Исполнение мечты

Жукова Екатерина Викторовна
               

                Дары Нимфолиса: два перламутровых ларца. В одном - костяной
                жезл с надписью «Подними его – расступится море, опусти – увидишь 
                всё, что есть в пучине». В другом – два серебряных крыла с 
                надписью «Привяжи их – понесут тебя куда захочешь. Узнаешь всё,
                что пожелаешь».
                (Из легенды об Адаларах.)


        Крымское солнце полыхало и роняло малиново-золотые блики на солоновато-горькие воды, прощалось ненадолго с весёлым Артеком, с сёстрами Адаларами. Корявые острые уступы скал Адалар  нетерпеливо ждали сумрака и прохлады.
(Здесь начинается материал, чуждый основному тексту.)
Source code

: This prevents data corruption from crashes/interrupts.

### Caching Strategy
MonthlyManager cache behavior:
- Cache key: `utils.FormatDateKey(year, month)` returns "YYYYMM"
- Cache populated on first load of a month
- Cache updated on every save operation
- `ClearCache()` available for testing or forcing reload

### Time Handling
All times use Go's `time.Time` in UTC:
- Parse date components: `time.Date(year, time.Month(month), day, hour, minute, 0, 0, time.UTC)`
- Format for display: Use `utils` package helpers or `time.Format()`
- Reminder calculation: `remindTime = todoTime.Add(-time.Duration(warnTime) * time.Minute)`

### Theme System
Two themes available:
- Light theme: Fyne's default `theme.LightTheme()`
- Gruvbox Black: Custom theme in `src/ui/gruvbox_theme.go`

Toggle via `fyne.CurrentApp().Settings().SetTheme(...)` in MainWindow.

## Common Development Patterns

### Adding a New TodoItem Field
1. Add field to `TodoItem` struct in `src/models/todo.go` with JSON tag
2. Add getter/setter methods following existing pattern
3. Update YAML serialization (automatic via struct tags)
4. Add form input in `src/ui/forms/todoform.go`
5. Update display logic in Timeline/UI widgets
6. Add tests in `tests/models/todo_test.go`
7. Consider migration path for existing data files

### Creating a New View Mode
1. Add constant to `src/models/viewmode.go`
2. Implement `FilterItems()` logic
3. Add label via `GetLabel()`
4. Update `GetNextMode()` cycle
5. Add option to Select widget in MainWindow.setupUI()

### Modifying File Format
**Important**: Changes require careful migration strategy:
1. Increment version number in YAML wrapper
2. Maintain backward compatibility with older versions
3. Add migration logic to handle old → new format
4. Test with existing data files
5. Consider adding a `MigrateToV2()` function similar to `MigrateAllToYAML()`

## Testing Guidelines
        В предзакатной дымке корпуса-корабли лагеря мечтали забрать шумную детвору и украдкой уплыть от подножия Аю-Дага*, оставить Медведь-гору в одиночестве. Так в древности тавры* дали обречённой на заклание Ифигении спасение и приют, а она обманула их, покинула и похитила статую Артемиды.

        А волны и ветер несли к Аю-Дагу оставленную на века  завораживающую песню уплывающей девушки из другой легенды. Неистовая молитва заклинала  земные и небесные силы, надрывно, криками чаек, просила отпустить с любимым к  далёким неведанным людям.

        И внял мольбам старый медведь, а сам остался лежать у моря, напрасно  тысячелетиями высматривает воспитанницу. Не вернётся. Не станет долгожданная трепать густую лохматую шерсть, превратившуюся в держидерево. И не поймёшь: то ли плачет исполин Аю-Даг, то ли это горькие брызги стекают по морде-скале обратно в море.

        На мелководье  кроваво-синей искоркой метался зимородок, иногда исчезая и поднимая фонтанчик брызг, но не видно: то ли поймал добычу, то ли нет.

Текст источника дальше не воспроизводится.